Introducing Sir Edward Elgar

Elgar is now universally regarded as a composer of the very first rank, and a growing number of visitors to ‘Elgar Country’ are seeking out his associations with the area.

Elgar was born on 2 June 1857 in Lower Broadheath, and died in Worcester on 23rd February 1934. During his life he continually drew inspiration from Worcester and the Malvern Hills. 

Come along and explore the journey through England’s Premier Composer’s Beloved Countryside.

The Elgar Route is a gentle excursion through the countryside which inspired Elgar to compose some of his greatest music. Without stops, it should take you no more than an hour and a half to complete the route. The approx distance is 35 miles.
You can start and finish the route in the City of Worcester, and begin viewing the Elgar window in Worcester Cathedral. You can also enjoy the ‘Elgar Walk’ around the historic streets of the City.
The Drive takes you past a number of the houses in which Elgar lived and other places with particular Elgarian associations, although it will be necessary to stop and get out of the car to appreciate many of them, particularly in the centre of Malvern.

The Elgar Route:

The Malverns
Start the route on the outskirts of Worcester, in Lower Broadheath, with a visit to Elgar’s birthplace at The Firs (now owned by the National Trust).
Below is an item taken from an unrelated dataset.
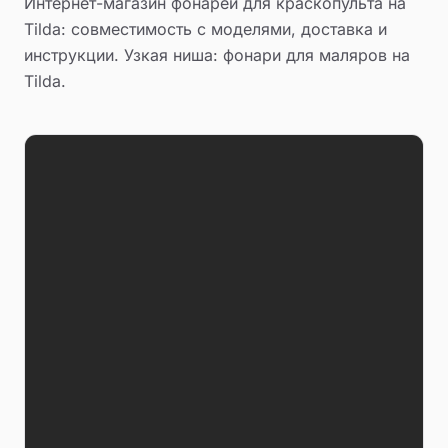
Интернет-магазин фонарей для краскопульта на
Tilda: совместимость с моделями, доставка и
инструкции. Узкая ниша: фонари для маляров на
Tilda.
Then, head off to Great Malvern where you’ll be able to take in the sights of the historic town.

Pay a visit to Malvern Theatres – formerly the Winter Gardens – marvel at the magnificent medieval stain-glass in Great Malvern Priory, walk around Priory Park with it’s marvellous trees and visit the Elgar statue located next to the Enigma Fountain at the top of Church Street.

Once you’ve enjoyed the lovely town centre of Great Malvern, head up to the Worcestershire Beacon before walking the peaks to admire the wonderful view of British Camp full of ‘Pomp & Circumstance’ in the distance.

Alternatively, head out in your car once more and drive up into the Malvern Hills along Wyche Road and Jubilee Drive, onto British Camp and then climb to the top of the historic hill-fort. Once at the top of the Malvern Hills, you’ll understand why this landscape inspired Elgar so much!

After a walk up to the top of the Malvern Hills taking in the spectacular views and amazing scenery, head out towards Malvern Wells to pay your respects at Sir Edward Elgar’s grave situated in St. Wulstan’s Church graveyard.

You’ll then drive past one of Elgar’s former homes before heading out towards the riverside town of Upton-upon-Severn, a great place to stop for a bite to eat and a walk along the riverside.

Your next stop will be the historic city of Worcester after passing close to another one of Elgar’s former homes – Napleton Grange near Kempsey.

Once in the Faithful City, embark on an Elgar walk through the historic streets and admire the intricate Elgar memorial window on the north aisle of Worcester Cathedral. You’ll also be able to view another statue of the man himself in Cathedral Square.

Other city attractions to visit with an Elgar connection include The Guildhall, which is an impressive Queen Anne building dating back to 1722 and No 10 High Street, the former Elgar Brothers’ Shop.

Visit St. George’s Roman Catholic Church in Sansome Place where Elgar succeeded his father as the organist and see a commemorative plaque outside the Alice Ottley Girls School, now part of the Royal Grammar School on The Tything, where Elgar was a violin teacher.

Take Part
So, take part in the Elgar Route and enjoy a musical meander across the county celebrating the life of Worcestershire’s most famous son.